Table of Contents
Mean Square Error#
$$ MSE = \frac{1}{n} \sum_{i=1}^{n} (y_i - \hat{y}_i)^2 $$Geometric Interpretation#
MSE is fundamentally a distance measurement in high-dimensional vector space.
Vector Space Perspective#
The number of classifications builds the dimensions (Vector) of our space.
- Prediction vector: \(\hat{y} = (\hat{y}_1, \hat{y}_2, ..., \hat{y}_n)\)

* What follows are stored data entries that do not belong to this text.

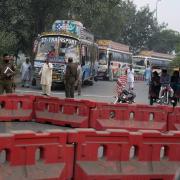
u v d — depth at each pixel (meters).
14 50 38.91
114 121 15.88
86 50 39.69
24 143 8.12
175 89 25.27
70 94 24.92
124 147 8.85
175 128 16.25
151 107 16.16
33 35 41.72
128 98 24.36
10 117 16.67
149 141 9.04
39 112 17.00
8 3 37.97
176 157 9.23
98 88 42.12
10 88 20.28
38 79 35.56
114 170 8.73
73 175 8.58
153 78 26.03
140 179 8.88
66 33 35.84
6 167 7.96
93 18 44.53
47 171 8.27
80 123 15.96
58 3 41.75
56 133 8.38
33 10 41.41
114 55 60.78
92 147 8.66
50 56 35.34
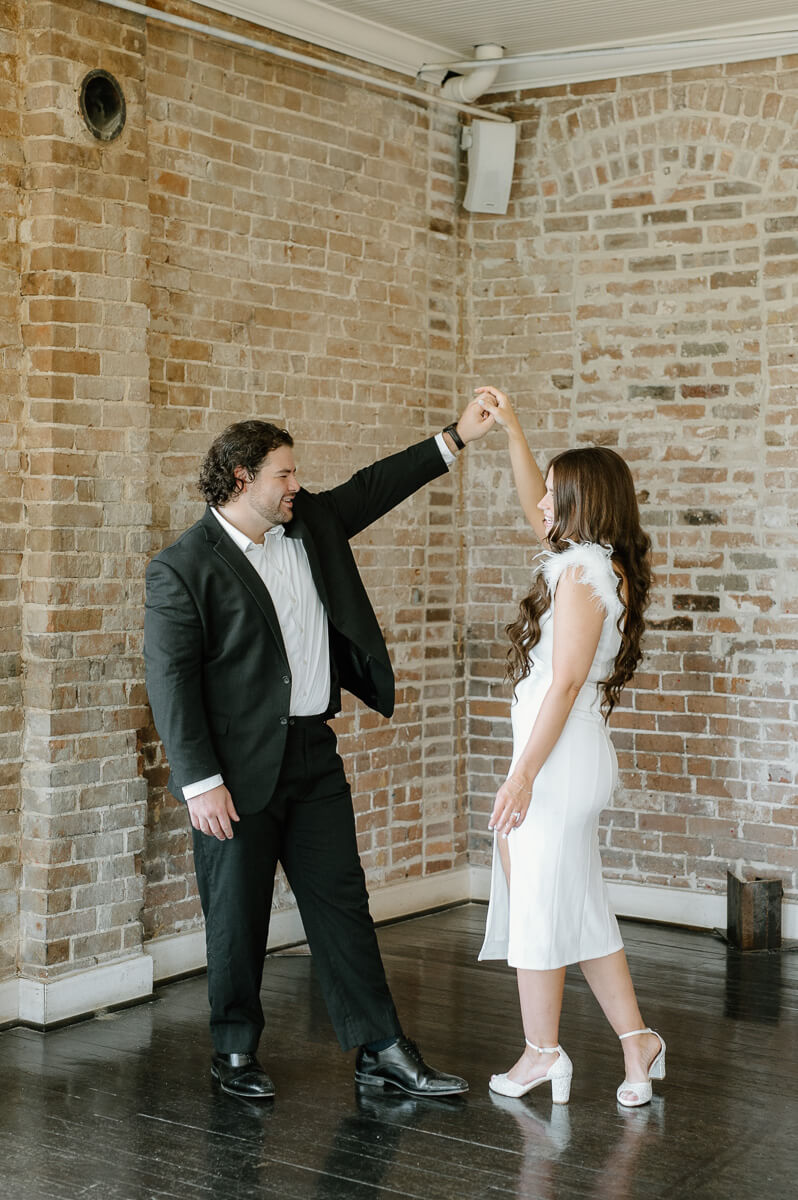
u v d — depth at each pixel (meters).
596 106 5.21
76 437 3.90
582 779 3.24
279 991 4.27
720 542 5.06
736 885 4.82
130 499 4.06
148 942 4.30
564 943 3.29
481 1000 4.20
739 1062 3.67
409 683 5.32
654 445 5.17
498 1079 3.41
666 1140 3.14
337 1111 3.29
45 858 3.89
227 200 4.47
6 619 3.86
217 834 3.20
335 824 3.39
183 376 4.35
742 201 4.99
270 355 4.66
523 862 3.28
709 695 5.09
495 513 5.48
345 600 3.40
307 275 4.79
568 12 4.73
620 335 5.22
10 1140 3.12
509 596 5.46
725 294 5.03
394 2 4.63
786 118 4.89
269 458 3.23
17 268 3.86
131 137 4.03
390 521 5.21
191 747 3.16
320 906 3.38
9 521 3.86
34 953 3.91
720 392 5.05
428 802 5.43
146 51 4.12
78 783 3.95
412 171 5.23
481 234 5.47
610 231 5.22
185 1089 3.43
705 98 5.02
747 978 4.47
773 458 4.97
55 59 3.80
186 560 3.23
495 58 5.09
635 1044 3.35
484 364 5.49
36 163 3.83
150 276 4.21
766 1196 2.86
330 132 4.86
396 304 5.19
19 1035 3.83
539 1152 3.07
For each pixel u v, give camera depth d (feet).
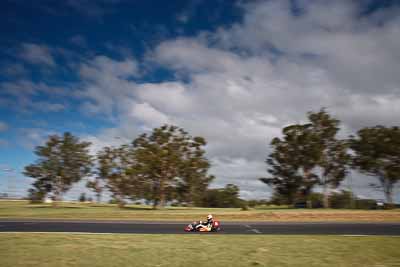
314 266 41.37
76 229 85.76
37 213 156.35
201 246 55.11
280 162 246.68
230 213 151.64
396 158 222.07
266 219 131.95
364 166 228.63
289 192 247.91
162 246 54.75
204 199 358.64
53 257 44.70
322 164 235.81
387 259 45.57
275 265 41.57
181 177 232.73
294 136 239.50
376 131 226.99
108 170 241.55
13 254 46.44
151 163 221.05
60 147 243.60
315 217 134.72
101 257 45.11
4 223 104.27
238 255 47.39
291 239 64.49
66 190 249.14
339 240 63.00
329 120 234.58
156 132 227.61
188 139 232.12
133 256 46.06
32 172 240.73
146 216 140.15
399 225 102.22
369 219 128.77
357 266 41.65
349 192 268.62
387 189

- Label vector: \(y = (y_1, y_2, ..., y_n)\)
Euclidean Distance#
MSE calculates the squared Euclidean distance between prediction and label vectors:
$$ d^2 = \sum_{i=1}^{n} (y_i - \hat{y}_i)^2 $$This is an extension of the Pythagorean theorem to n-dimensions:
2D case:
$$ d = \sqrt{(x_2-x_1)^2 + (y_2-y_1)^2} $$n-D case:
$$ d = \sqrt{\sum_{i=1}^{n} (y_i - \hat{y}_i)^2} $$Why Squared?#
| Reason | Explanation |
|---|---|
| Differentiable | Smooth gradient for optimization |
| Penalizes large errors | Outliers have greater impact |
| Always positive | No sign issues |
| Geometric meaning | Euclidean distance in vector space |
Summary#
MSE is not just a statistical metric—it represents the geometric distance between predictions and ground truth in high-dimensional space, connecting deep learning to classical Euclidean geometry.